What this task involves:
Rewrite the listing, starting at its beginning and ending at the line containing "პროექტის ბიუჯეტი", with "Pixar" changed to "Disney" and everything else left the same.
---- Source material
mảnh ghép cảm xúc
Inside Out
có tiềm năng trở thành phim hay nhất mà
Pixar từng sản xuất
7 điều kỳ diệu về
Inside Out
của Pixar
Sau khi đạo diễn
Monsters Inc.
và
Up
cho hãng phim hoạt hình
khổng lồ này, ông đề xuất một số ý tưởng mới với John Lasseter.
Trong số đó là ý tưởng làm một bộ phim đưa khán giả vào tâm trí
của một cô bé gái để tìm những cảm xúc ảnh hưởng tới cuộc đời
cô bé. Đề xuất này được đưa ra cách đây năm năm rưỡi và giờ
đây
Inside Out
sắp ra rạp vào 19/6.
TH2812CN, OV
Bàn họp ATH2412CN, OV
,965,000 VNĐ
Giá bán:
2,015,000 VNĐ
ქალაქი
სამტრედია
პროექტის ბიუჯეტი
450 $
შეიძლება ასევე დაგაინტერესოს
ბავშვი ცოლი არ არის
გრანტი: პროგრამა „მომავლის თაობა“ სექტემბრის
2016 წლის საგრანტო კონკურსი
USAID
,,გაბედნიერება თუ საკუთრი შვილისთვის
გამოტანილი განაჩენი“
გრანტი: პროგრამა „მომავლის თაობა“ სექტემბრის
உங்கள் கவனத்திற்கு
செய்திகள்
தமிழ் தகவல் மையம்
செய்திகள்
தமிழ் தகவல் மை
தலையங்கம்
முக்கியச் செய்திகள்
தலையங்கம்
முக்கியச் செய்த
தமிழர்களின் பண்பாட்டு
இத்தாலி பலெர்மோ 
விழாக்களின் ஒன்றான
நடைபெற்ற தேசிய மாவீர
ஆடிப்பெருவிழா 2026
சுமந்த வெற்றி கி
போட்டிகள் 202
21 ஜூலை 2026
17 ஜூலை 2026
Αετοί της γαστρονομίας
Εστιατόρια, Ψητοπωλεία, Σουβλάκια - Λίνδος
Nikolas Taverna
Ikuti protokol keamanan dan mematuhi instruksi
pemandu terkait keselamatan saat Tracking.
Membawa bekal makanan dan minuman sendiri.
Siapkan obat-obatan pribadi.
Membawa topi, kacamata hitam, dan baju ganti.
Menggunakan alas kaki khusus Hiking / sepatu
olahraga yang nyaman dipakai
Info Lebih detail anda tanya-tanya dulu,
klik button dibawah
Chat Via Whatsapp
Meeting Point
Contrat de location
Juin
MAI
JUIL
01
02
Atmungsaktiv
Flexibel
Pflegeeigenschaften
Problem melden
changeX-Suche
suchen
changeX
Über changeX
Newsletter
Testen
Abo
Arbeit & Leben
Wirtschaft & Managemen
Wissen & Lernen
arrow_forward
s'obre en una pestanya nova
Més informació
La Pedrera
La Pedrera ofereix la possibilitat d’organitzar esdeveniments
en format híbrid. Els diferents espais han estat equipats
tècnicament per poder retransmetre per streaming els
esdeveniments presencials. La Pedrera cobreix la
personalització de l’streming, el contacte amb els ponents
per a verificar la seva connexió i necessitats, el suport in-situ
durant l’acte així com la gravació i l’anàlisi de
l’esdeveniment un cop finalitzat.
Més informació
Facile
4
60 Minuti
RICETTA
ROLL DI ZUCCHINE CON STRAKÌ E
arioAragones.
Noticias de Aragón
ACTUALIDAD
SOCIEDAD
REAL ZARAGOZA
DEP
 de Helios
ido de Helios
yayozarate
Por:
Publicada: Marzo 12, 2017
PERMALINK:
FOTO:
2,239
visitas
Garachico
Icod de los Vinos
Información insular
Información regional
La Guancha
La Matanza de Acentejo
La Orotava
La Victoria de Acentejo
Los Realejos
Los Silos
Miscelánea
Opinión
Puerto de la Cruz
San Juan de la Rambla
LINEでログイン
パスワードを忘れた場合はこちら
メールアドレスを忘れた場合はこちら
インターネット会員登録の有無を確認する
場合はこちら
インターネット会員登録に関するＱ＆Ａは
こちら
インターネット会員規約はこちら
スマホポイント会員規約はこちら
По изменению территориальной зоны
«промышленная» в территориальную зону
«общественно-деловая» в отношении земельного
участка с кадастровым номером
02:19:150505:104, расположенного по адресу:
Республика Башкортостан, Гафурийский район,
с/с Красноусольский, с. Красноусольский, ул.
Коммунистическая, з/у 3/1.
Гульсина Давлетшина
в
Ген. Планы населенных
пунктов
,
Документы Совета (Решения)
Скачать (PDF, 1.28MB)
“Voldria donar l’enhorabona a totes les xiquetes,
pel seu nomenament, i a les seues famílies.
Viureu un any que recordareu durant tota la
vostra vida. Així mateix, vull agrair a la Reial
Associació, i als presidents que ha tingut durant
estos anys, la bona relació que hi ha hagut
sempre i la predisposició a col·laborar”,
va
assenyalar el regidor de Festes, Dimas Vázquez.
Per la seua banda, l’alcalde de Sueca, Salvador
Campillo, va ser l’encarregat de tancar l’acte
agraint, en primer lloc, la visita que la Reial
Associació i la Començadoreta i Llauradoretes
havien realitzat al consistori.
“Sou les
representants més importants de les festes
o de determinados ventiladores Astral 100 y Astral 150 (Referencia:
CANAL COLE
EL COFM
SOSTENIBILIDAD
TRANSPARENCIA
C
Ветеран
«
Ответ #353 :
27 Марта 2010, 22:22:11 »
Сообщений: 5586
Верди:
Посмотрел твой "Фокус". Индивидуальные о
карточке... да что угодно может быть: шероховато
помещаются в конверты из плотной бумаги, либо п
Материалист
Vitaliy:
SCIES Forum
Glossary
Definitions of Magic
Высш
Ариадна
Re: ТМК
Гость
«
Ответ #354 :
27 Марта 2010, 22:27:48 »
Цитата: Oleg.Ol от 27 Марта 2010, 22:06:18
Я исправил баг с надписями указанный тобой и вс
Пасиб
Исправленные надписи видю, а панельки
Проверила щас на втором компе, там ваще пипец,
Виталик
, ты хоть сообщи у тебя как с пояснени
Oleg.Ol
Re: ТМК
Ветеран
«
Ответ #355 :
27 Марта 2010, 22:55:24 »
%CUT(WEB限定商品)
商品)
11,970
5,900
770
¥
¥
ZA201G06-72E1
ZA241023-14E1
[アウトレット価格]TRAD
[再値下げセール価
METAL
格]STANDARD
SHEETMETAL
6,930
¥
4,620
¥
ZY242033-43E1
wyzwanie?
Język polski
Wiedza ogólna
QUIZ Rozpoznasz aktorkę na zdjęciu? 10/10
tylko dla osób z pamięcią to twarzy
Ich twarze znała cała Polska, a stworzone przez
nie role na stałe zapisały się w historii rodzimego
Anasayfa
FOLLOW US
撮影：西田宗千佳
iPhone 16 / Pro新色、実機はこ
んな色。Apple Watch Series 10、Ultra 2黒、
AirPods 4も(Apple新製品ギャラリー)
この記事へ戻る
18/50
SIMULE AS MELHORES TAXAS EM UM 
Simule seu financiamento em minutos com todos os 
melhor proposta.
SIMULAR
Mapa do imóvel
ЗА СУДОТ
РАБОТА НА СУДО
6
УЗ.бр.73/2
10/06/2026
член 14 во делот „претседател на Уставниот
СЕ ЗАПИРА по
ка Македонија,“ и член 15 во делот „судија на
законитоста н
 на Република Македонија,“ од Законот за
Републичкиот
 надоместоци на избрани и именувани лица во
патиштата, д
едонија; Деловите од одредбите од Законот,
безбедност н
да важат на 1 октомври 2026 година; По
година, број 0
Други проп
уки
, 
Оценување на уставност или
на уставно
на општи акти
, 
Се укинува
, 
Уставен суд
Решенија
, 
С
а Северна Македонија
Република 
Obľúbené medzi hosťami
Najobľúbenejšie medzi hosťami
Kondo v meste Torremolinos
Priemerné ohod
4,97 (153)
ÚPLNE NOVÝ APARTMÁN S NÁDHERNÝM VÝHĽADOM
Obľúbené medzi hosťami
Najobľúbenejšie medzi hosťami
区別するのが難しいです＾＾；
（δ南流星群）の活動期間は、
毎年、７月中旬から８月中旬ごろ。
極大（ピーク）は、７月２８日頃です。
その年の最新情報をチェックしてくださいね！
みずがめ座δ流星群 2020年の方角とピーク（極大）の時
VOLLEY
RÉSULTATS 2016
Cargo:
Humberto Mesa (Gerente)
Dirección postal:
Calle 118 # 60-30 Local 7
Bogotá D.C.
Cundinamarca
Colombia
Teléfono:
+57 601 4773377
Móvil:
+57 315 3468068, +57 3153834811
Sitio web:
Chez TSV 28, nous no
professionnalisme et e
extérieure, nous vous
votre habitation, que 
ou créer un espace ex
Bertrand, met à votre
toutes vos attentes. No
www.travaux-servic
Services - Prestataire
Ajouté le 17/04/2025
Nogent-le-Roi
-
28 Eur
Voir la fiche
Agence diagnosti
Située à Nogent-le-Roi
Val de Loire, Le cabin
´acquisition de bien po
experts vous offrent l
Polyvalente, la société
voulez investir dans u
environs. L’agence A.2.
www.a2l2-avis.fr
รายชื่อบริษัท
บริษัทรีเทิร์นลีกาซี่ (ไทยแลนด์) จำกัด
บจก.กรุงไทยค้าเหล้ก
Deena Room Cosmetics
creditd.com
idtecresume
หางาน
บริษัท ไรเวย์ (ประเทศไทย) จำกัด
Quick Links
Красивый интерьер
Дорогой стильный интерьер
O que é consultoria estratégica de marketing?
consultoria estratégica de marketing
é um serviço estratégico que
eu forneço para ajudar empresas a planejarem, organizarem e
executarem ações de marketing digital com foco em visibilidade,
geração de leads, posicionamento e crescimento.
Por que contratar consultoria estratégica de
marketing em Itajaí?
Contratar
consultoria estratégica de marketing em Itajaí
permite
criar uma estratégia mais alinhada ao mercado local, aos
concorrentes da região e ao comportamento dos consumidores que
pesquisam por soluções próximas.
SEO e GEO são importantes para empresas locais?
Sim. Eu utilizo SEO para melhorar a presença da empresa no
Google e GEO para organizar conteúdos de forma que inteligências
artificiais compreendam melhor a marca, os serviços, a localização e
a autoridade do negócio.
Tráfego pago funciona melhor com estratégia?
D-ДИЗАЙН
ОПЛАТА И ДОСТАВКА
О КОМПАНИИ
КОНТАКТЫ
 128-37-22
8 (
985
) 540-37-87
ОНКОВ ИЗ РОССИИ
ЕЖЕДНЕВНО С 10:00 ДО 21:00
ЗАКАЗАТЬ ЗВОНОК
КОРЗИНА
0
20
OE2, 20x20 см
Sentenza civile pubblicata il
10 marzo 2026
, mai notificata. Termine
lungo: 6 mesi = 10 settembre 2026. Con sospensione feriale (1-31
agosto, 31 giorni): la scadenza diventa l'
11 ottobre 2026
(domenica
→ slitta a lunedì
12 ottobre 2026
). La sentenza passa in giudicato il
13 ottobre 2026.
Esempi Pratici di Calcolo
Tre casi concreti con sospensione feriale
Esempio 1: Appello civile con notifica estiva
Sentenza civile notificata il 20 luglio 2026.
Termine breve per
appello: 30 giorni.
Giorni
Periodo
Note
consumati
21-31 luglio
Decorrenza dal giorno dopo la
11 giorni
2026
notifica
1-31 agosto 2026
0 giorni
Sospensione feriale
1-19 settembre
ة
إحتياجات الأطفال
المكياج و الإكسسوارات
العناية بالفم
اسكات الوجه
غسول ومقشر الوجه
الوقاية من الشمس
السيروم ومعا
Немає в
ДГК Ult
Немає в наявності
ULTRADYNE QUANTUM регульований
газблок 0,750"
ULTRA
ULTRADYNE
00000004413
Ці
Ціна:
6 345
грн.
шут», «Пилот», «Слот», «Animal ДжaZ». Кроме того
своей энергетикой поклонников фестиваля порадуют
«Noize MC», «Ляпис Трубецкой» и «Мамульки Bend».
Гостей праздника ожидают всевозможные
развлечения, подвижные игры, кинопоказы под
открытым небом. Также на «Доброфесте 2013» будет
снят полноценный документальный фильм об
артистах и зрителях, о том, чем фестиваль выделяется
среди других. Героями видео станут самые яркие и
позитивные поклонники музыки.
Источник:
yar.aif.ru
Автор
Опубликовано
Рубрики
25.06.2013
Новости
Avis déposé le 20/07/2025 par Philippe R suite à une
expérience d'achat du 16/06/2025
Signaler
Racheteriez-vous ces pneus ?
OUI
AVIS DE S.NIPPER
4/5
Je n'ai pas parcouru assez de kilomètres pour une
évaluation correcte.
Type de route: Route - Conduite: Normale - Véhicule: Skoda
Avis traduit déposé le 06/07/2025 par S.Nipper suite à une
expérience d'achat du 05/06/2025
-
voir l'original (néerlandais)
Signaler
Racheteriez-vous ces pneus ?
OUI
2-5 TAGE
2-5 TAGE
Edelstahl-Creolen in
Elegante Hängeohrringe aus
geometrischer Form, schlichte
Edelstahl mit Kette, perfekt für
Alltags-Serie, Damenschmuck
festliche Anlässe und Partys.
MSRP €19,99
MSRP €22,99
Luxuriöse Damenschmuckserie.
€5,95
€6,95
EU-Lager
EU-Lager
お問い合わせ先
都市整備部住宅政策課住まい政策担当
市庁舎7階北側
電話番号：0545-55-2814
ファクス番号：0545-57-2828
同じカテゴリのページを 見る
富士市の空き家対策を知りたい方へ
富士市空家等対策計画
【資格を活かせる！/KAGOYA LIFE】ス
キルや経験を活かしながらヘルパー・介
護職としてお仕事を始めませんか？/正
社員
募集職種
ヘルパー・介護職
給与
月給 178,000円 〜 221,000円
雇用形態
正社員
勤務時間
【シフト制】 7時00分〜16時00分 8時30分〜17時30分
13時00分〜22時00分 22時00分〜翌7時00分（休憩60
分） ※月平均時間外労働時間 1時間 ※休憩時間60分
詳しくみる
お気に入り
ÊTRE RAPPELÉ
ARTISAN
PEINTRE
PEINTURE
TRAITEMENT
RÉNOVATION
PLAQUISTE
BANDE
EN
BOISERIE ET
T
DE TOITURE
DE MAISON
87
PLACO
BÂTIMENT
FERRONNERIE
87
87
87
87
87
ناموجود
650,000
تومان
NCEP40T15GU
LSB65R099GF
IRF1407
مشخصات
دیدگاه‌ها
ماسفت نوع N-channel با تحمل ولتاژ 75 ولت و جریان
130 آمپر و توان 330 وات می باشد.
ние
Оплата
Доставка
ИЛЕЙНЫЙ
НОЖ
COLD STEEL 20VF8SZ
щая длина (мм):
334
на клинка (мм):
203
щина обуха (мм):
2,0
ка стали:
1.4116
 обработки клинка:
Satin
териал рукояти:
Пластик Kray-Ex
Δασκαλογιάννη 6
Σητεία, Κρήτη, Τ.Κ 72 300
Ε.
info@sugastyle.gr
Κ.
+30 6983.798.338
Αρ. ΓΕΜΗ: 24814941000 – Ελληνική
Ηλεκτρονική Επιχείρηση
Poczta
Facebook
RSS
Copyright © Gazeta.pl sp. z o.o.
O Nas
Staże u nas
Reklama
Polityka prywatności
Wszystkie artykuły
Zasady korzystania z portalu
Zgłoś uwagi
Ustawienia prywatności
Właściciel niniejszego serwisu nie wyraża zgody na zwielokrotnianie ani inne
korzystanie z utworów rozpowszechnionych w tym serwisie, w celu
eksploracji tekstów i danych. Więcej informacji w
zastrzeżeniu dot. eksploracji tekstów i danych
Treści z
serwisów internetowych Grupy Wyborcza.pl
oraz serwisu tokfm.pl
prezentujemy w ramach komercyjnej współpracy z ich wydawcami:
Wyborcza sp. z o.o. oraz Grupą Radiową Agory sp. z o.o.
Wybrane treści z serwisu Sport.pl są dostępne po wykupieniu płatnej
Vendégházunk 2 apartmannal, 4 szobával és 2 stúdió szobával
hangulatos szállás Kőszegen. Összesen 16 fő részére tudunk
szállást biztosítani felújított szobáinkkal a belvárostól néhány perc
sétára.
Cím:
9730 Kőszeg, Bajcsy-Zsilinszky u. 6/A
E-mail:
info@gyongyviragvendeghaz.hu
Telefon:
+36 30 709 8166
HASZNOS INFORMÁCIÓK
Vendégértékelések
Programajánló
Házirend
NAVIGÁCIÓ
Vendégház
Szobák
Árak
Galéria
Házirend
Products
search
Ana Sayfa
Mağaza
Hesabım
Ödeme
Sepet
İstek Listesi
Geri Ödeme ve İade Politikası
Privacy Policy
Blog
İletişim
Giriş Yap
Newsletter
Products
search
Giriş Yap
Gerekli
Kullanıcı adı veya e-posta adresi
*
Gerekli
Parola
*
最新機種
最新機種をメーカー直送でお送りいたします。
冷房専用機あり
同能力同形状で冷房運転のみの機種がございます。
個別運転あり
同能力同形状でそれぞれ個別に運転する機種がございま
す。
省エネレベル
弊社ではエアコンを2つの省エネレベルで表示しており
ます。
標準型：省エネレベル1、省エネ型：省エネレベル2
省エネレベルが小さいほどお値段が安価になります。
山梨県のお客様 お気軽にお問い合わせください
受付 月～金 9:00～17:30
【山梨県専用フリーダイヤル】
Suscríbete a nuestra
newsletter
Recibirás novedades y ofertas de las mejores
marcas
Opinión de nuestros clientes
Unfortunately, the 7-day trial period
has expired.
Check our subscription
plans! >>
--------
Result for this exercise:
mảnh ghép cảm xúc
Inside Out
có tiềm năng trở thành phim hay nhất mà
Disney từng sản xuất
7 điều kỳ diệu về
Inside Out
của Disney
Sau khi đạo diễn
Monsters Inc.
và
Up
cho hãng phim hoạt hình
khổng lồ này, ông đề xuất một số ý tưởng mới với John Lasseter.
Trong số đó là ý tưởng làm một bộ phim đưa khán giả vào tâm trí
của một cô bé gái để tìm những cảm xúc ảnh hưởng tới cuộc đời
cô bé. Đề xuất này được đưa ra cách đây năm năm rưỡi và giờ
đây
Inside Out
sắp ra rạp vào 19/6.
TH2812CN, OV
Bàn họp ATH2412CN, OV
,965,000 VNĐ
Giá bán:
2,015,000 VNĐ
ქალაქი
სამტრედია
პროექტის ბიუჯეტი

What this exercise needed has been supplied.